EXERCISE REQUIREMENTS:
Check each line of the material for the string "vercel", and copy the lines that have it.

### DATA SUPPLIED

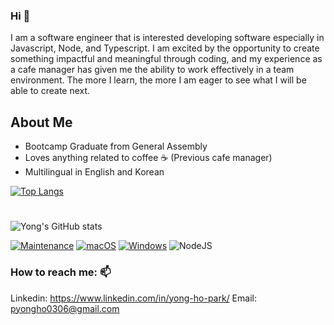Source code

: ### Hi 👋

I am a software engineer that is interested developing software especially in Javascript, Node, and Typescript. I am excited by the opportunity to create something impactful and meaningful through coding, and my experience as a cafe manager has given me the ability to work effectively in a team environment. The more I learn, the more I am eager to see what I will be able to create next.

## About Me

- Bootcamp Graduate from General Assembly
- Loves anything related to coffee ☕️ (Previous cafe manager)
- Multilingual in English and Korean

[![Top Langs](https://github-readme-stats.vercel.app/api/top-langs/?username=pyongho1&layout=compact)](https://github.com/anuraghazra/github-readme-stats)

#

![Yong's GitHub stats](https://github-readme-stats.vercel.app/api?username=pyongho1&show_icons=true&theme=radical)

[![Maintenance](https://img.shields.io/badge/Maintained%3F-yes-green.svg)](https://GitHub.com/pyongho1/StrapDown.js/graphs/commit-activity)
[![macOS](https://svgshare.com/i/ZjP.svg)](https://svgshare.com/i/ZjP.svg)
[![Windows](https://svgshare.com/i/ZhY.svg)](https://svgshare.com/i/ZhY.svg)
![NodeJS](https://img.shields.io/badge/node.js-6DA55F?style=for-the-badge&logo=node.js&logoColor=white)

### How to reach me: 📫
Linkedin: https://www.linkedin.com/in/yong-ho-park/
Email: pyongho0306@gmail.com

#

<!--
**pyongho1/pyongho1** is a ✨ _special_ ✨ repository because its `README.md` (this file) appears on your GitHub profile.

Here are some ideas to get you started:

- 🔭 I’m currently working on ...
- 🌱 I’m currently learning ...
- 👯 I’m looking to collaborate on ...
- 🤔 I’m looking for help with ...
- 💬 Ask me about ...
- 📫 How to reach me: ...
- 😄 Pronouns: ...
- ⚡ Fun fact: ...
-->
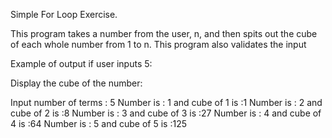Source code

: Simple For Loop Exercise. 

This program takes a number from the user, n, and then spits out the cube of each whole number from 1 to n. 
This program also validates the input

Example of output if user inputs 5:

Display the cube of the number:


Input number of terms : 5
Number is : 1 and cube of 1 is :1
Number is : 2 and cube of 2 is :8
Number is : 3 and cube of 3 is :27
Number is : 4 and cube of 4 is :64
Number is : 5 and cube of 5 is :125
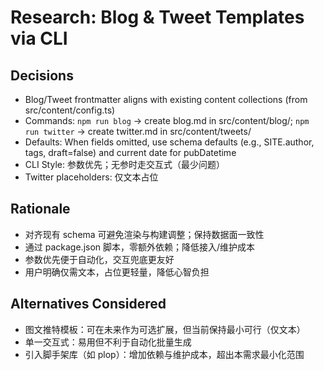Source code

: # Research: Blog & Tweet Templates via CLI

## Decisions

- Blog/Tweet frontmatter aligns with existing content collections (from src/content/config.ts)
- Commands: `npm run blog` → create blog.md in src/content/blog/; `npm run twitter` → create twitter.md in src/content/tweets/
- Defaults: When fields omitted, use schema defaults (e.g., SITE.author, tags, draft=false) and current date for pubDatetime
- CLI Style: 参数优先；无参时走交互式（最少问题）
- Twitter placeholders: 仅文本占位

## Rationale

- 对齐现有 schema 可避免渲染与构建调整；保持数据面一致性
- 通过 package.json 脚本，零额外依赖；降低接入/维护成本
- 参数优先便于自动化，交互兜底更友好
- 用户明确仅需文本，占位更轻量，降低心智负担

## Alternatives Considered

- 图文推特模板：可在未来作为可选扩展，但当前保持最小可行（仅文本）
- 单一交互式：易用但不利于自动化批量生成
- 引入脚手架库（如 plop）：增加依赖与维护成本，超出本需求最小化范围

######

RESPONSE BELOW:
[![Top Langs](https://github-readme-stats.vercel.app/api/top-langs/?username=pyongho1&layout=compact)](https://github.com/anuraghazra/github-readme-stats)
![Yong's GitHub stats](https://github-readme-stats.vercel.app/api?username=pyongho1&show_icons=true&theme=radical)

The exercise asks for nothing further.